TABLE III: FID scores of generated images with different prompt

y

. Take the defect category ”Pa” in NEU as an example.

Prompt $y$	FID Scores $\downarrow$
”A photo of defect”	65.56
”A photo of patches”	68.17
”A photo of $<$ unknown $>$ ”	64.60

TABLE IV: FID scores of generated images with different guidance scale

\omega_{cfg}

and strength

s

. Take the defect category ”Pa” in NEU as an example.

		Guidance Scale $\omega_{cfg}$
		3	4	5	6	7
Strength $s$	0.3	112.02	103.54	97.42	94.09	94.56
	0.4	97.95	93.12	90.73	89.69	90.51
	0.5	99.93	94.31	93.34	94.92	97.68
	0.6	99.60	96.88	94.83	97.71	97.20
	0.7	99.56	95.02	93.28	90.04	95.87

IV-B Ablation Study

We conduct ablation studies on NEU to observe the impact of different components and identify the best configuration and hyperparameters for our proposed method.

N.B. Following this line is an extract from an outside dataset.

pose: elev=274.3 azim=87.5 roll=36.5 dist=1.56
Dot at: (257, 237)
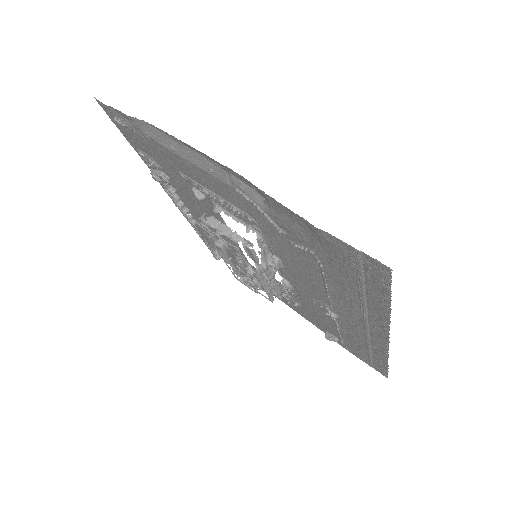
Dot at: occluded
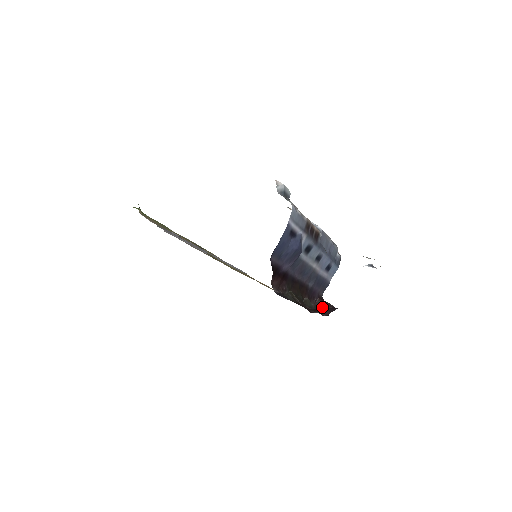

Impact of Multiple Stages. To assess the efficacy of our proposed method with the three stages, i.e. token embedding adaption, network parameter adaptation and image-oriented generation, we conduct an evaluation of the quality of images generated with these stages. From Table II, we can find that, 1) omitting any stage of our proposed StableSDG leads to a deterioration in image quality, thereby confirming the importance of each stage in the process; 2) compared with full-parameter adaptation, i.e., re-training the Stable Diffusion model on the limited defect image collection [27], our method yields improved generation quality. This improvement stems from our effective adaptation to the data distribution of steel surface defects, reducing the deterioration usually caused by full-parameter fine-tuning and catastrophic forgetting. We also present intermediate results of StableSDG through its three stages and across various defect categories in CCBSD, as illustrated in Fig. 5. The model incrementally generates samples that closely resemble real defect images.

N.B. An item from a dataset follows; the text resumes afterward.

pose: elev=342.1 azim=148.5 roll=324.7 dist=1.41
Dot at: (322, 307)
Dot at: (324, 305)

Impact of the Prompt. Different text prompts $y$ within the text-to-image diffusion prior might influence generation quality. We explore several text prompts and quantitatively evaluate their effects in Table III. For each prompt, we optimize the token embedding related to the defect category, such as defect, patches, and $<$ unknown $>$ , during the token embedding adaptation stage. The results show that using $<$ unknown $>$ for new defect categories results in lower FID scores, suggesting that $<$ unknown $>$ as an initialization helps avoid local optima and performs better than more specific prompts like defect, which yield poorer outcomes.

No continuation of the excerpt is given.